Our adventures in Granada Province were top notch during our one month house sit in Andalusia, Spain. We explored every inch of our small, mountain-top village, several of the nearby villages, and the capital city of Granada. As per usual, we didn’t see nearly as much as we wanted, but we sure did try.
Our village of Freila is about an hour’s drive east of the city of Granada. It doesn’t offer much in the way of tourist attractions, but as with any foreign land, there was still plenty to see and experience. For one thing, I have never been to a mountain-top village before. It was really striking how the houses layer on top of each other and how narrow and steep the roads were in order to accommodate the tight, hilly quarters.
Each house we saw was so beautifully Spanish. I loved the rock and tile work that decorated nearly every home. And although some places looked fairly old and run down, each doorway was still maintained with a meticulous eye for detail.
The church was the largest building in the village, dominating the western side of the mountain. Built on prime property, the public landing/gathering space provided views of the Sierra Nevadas, the neighboring lake, and most of Freila. You could tell it was the pride and joy of the village, as it was easily the cleanest and best maintained area of town. Given how strongly the Spanish identify with Catholicism, it’s no surprise.
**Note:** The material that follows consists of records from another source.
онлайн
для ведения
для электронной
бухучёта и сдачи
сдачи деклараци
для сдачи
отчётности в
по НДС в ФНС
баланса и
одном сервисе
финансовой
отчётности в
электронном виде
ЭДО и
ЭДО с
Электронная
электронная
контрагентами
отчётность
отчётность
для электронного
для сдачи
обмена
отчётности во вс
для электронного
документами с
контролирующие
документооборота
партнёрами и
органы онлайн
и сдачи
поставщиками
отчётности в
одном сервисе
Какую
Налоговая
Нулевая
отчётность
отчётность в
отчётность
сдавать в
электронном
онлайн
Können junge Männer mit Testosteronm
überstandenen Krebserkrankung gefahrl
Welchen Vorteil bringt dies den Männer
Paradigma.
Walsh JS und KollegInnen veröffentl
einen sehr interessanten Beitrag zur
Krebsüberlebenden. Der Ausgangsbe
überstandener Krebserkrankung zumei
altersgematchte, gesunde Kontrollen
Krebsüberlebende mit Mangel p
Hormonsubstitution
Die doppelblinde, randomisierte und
Although I didn’t enjoy seeing the wealth disparity between the church and the neighboring homes, I did appreciate feeling the community of it. We were able to explore almost every inch of the church freely, including the cool and inviting terraces that dotted the cliff-side walls. It was very beautiful and felt like a place built for the people’s enjoyment.
Province of Granada’s Villages
Because we rented a car for this stay, we had more freedom to explore a little farther afoot. We drove through many of the neighboring villages and nature reserves. Each was unique and fun in their own right. Several of the villages were mountaintop cave towns like ours, but others were built in a circular shape in the middle of a vast valley. There were cave homes scattered about on the roadside, as well as large orchards and tree farms.
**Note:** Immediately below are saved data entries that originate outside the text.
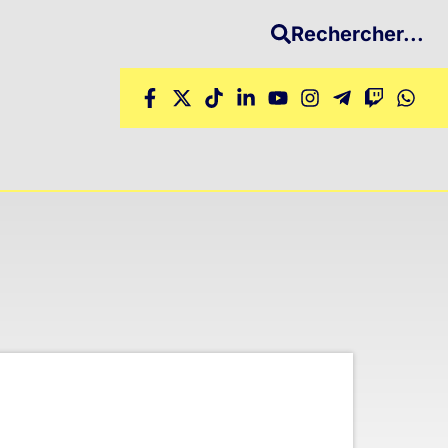
Rechercher...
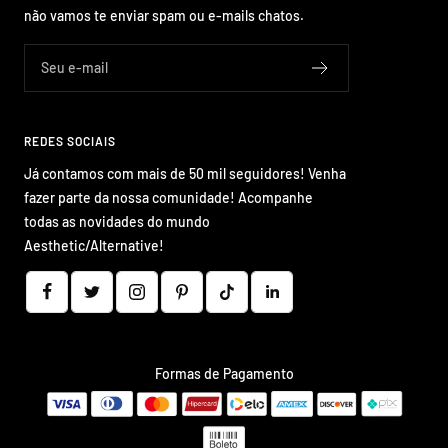
não vamos te enviar spam ou e-mails chatos.
Seu e-mail
REDES SOCIAIS
Já contamos com mais de 50 mil seguidores! Venha
fazer parte da nossa comunidade! Acompanhe
todas as novidades do mundo
Aesthetic/Alternative!
Formas de Pagamento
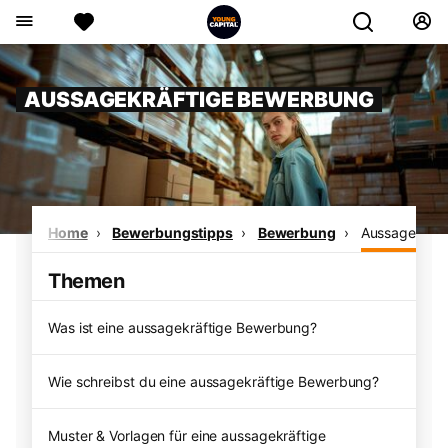
AUSSAGEKRÄFTIGE BEWERBUNG
Home
Bewerbungstipps
Bewerbung
Aussagekräft
Themen
Was ist eine aussagekräftige Bewerbung?
Wie schreibst du eine aussagekräftige Bewerbung?
Muster & Vorlagen für eine aussagekräftige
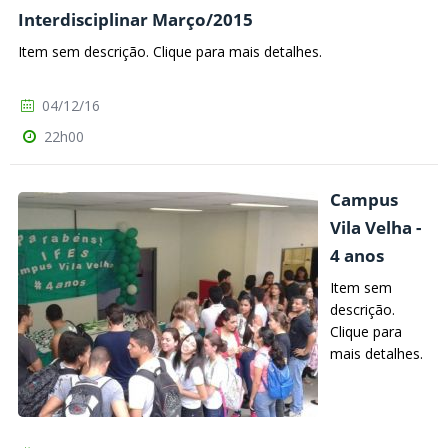
Interdisciplinar Março/2015
Item sem descrição. Clique para mais detalhes.
04/12/16
22h00
Campus
Vila Velha -
4 anos
Item sem
descrição.
Clique para
mais detalhes.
The neighboring town of Baza (pronounced Ba-tha) was an easy drive and a fun mini adventure in Granada Province. We had a couple of meals there and even took an afternoon to explore the town center. Once again, the central church dominated the city. We had hoped to see the historic baths that reside in Baza, but unfortunately they were closed each time we visited.
Finally, the main event: the Alhambra. It started as a small fortress in 889 CE. 400 years later, the fortress was renovated and became a palace for the Moorish sultans ruling over Granada. By the 1500’s, the Christians took over and it became the royal court of the Spanish monarchy. The complex continued switching hands and experiencing bouts of abandonment and renovation throughout most of the rest of its history. Now the collection of fortresses, palaces, and churches that make up the Alhambra is one of Spain’s most famous tourist attractions and a UNESCO World Heritage Site.
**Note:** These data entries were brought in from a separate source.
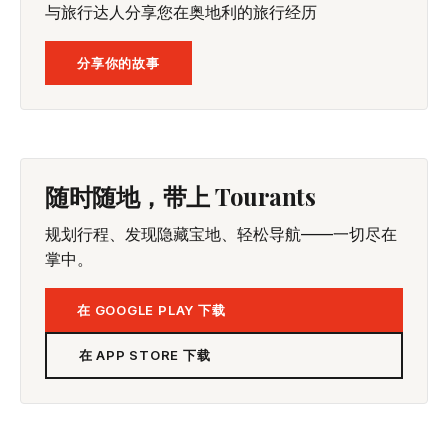
与旅行达人分享您在奥地利的旅行经历
分享你的故事
随时随地，带上 Tourants
规划行程、发现隐藏宝地、轻松导航——一切尽在
掌中。
在 GOOGLE PLAY 下载
在 APP STORE 下载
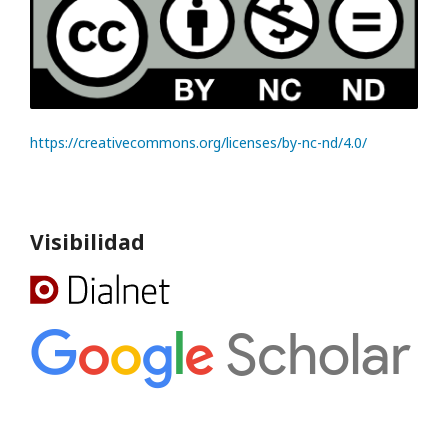
https://creativecommons.org/licenses/by-nc-nd/4.0/
Visibilidad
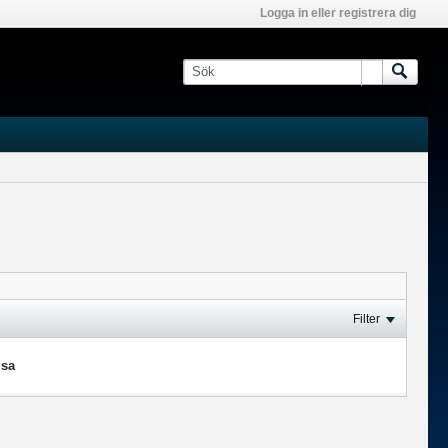
Logga in eller registrera dig
Filter
isa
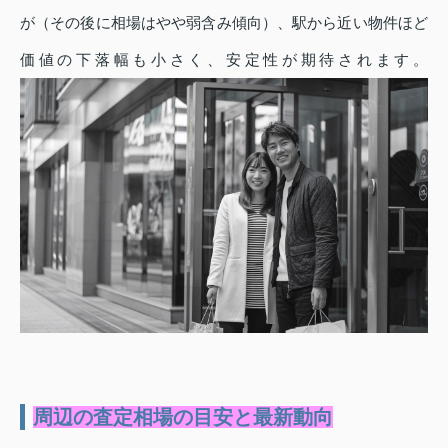
が（その後に相場はやや弱含み傾向）、駅から近い物件ほど
価値の下落幅も小さく、安定性が期待されます。
周辺の査定相場の目安と最新動向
Because of the long and varied history of the complex, the Alhambra is a feast for the eyes. There is a mix of Moorish buildings, Christian paintings, and Italian furnishings. Every corner holds a different story from a different time. We spent almost three hours exploring the Alhambra and absolutely loved it.
Exploring the Alhambra
The Alhambra hosts a limited number of guests each day, so it is important to buy tickets in advance. As we were there during the off-season, we were able to buy ours only a few days in advance from the official sales site (€14 each). Our tickets gave us access to nearly everything plus a strictly scheduled reservation for the Nasrid Palace.
We started our walk through the gardens. Although I was floored by nearly everything we saw that day, I think was most impressed by the garden. It was spring, so everything was in bloom, the weather was perfect, and the crowds were light.
From there we wandered in and out of each building. I loved seeing the clash of cultures. The stylings weren’t all perfectly blended, but some of the areas were very beautifully paired. It was just another reminder of how small the world truly is and how even the most different cultures can come together to create something truly special.
That’s a Wrap
So ends our stay in Andalusia, Spain. It was a visit I will never forget and the type of journey that I am sure I will be searching out for the rest of my life. Next up, we head north to the cold, gloomy, and surprisingly playful country of England!